13 Nesse sentido, ensina José Carlos de Magalhães: "Daí que a processualização da arbitragem, com a adoção de medidas típicas do Judiciário, com sucessivos requerimentos sobre a matéria processual, a invocação de preclusões, pedidos de retiradas de peças apresentadas fora do prazo, pode prejudicar o seu grande efeito, que é a atenção maior ao cerne da controvérsia: o mérito. Cabe aos árbitros impedir procrastinações desnecessárias, evitando discussões processuais impertinentes e não relevantes para a solução da questão controvertida. Na verdade, o que importa na discussão de qualquer controvérsia é a interpretação e a aplicação do direito material – civil, comercial, societário, trabalhista ou de outra natureza – que é o cerne da controvérsia que divide as partes." (Arbitragem: Sociedade Civil x Estado. São Paulo: Almedina, 2020, p. 260).

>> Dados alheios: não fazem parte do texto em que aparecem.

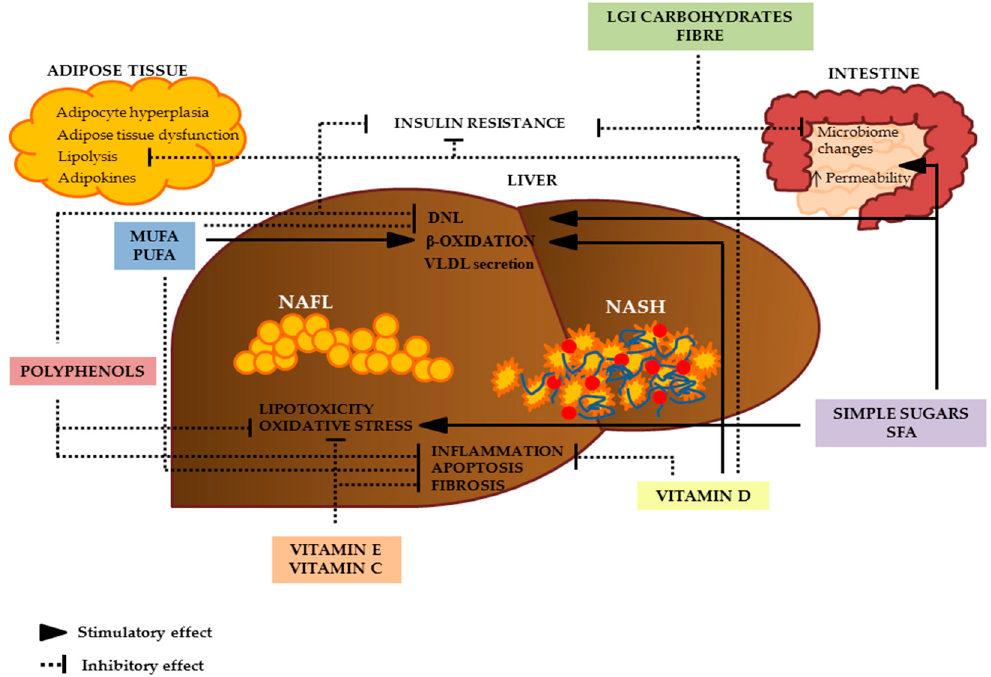
Figure 2. Possible sites of action of dietary nutrients in the nutritional treatment and prevention of NAFLD. Nutrients and dietary composition can modulate many key aspects in the pathophysiology of NAFLD: simple sugars promote DNL, produce inflammation and activate cellular stress pathways.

14 Segundo a referida regra (Regulamento de Arbitragem da CCI, versão de 2017 que foi aplicada ao caso), em especial os subitens 1 e 5, aqui transcritos para facilidade de referência: "25(1): O tribunal arbitral deverá proceder à instrução da causa com a maior brevidade possível, recorrendo a todos os meios apropriados; 25(5) A qualquer momento no decorrer do procedimento, o tribunal arbitral poderá determinar a qualquer das partes que forneça provas adicionais".
15 O que foi confirmado, inclusive, pelo juízo e primeira instancia, ao negar o pedido liminar de suspensão da arbitragem. Confira-se, nesse sentido, parte da decisão do Juízo da 16ª Vara da Fazenda Pública do Estado de São Paulo: "Na decisão do Tribunal Arbitral, ficou consignado que, desde o início, o Consórcio já se manifestava pela perícia (fls. 255) e as partes já estavam cientes de que o procedimento de arbitragem é mais flexível do que a demanda judicial".
16 Fonte: A flexibilidade da arbitragem e o controle dos árbitros - Migalhas. Acesso em 23 jun. 2021.
17 No entendimento de Charles Jarrosson, o controle da arbitragem é exercido totalmente pelo árbitro, deixando claro que a vontade das partes encontra o seu limite na jurisdicionalidade do poder conferido ao árbitro que, diante disso, terá a última palavra. Assim, os poderes do árbitro, em matéria procedimental se justificam pela necessidade de eficácia inerente à administração da justiça (Qui tiens les rênes de l’arbitrage? Volonté des parties et autorité de l'arbitre. Revue de L'Arbitrage 1999, p. 601).
18 MAGALHÃES, José Carlos de. Arbitragem: Sociedade Civil x Estado. São Paulo: Almedina, 2020, p. 58.